→ **Directions**: From the items below, copy every line that contains the word "typed".

Start of Stored records

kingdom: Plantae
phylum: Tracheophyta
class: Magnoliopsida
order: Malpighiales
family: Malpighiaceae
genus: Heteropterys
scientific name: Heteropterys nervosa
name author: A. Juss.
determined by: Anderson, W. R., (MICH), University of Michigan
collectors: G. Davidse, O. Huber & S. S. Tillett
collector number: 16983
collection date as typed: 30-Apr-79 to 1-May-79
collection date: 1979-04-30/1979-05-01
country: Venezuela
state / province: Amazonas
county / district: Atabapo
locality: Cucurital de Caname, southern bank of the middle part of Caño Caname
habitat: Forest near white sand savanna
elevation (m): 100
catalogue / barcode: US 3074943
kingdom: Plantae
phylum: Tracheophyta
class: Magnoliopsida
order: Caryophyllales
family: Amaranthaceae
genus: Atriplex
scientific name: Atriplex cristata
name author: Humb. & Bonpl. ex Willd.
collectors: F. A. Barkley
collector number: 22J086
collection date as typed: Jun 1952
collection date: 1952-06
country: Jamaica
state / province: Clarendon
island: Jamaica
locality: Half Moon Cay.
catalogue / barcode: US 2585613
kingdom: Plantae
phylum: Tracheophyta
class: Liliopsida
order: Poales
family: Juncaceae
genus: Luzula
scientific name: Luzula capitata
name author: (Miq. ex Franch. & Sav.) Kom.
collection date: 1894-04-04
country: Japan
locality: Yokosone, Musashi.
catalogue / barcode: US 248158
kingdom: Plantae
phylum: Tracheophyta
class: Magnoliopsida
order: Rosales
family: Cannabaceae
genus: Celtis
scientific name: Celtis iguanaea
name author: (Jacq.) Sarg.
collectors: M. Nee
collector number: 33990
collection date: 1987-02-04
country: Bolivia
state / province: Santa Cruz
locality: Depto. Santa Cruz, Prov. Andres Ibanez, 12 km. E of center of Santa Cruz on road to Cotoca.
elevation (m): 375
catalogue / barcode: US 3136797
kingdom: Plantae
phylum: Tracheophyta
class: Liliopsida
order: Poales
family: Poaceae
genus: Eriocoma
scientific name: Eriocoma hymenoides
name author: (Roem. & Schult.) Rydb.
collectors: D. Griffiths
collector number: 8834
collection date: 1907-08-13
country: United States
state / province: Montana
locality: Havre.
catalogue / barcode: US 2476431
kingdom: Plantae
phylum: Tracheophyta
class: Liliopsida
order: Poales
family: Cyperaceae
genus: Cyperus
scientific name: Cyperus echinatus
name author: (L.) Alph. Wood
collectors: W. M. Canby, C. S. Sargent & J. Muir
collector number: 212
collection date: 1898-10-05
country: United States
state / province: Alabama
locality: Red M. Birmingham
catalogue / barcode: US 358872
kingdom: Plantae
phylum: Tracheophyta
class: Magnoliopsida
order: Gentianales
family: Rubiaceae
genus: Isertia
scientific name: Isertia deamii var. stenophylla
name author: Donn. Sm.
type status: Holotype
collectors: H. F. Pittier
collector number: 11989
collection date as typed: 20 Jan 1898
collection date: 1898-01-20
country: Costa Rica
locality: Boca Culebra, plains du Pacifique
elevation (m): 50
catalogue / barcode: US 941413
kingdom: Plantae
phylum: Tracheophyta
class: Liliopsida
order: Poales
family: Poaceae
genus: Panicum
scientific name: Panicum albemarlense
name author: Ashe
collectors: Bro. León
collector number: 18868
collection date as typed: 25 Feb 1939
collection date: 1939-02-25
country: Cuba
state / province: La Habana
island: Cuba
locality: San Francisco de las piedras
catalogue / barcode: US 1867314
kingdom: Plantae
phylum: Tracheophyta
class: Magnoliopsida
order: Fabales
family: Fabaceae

End of Stored records

→ **Solution for this exercise**:
collection date as typed: 30-Apr-79 to 1-May-79
collection date as typed: Jun 1952
collection date as typed: 20 Jan 1898
collection date as typed: 25 Feb 1939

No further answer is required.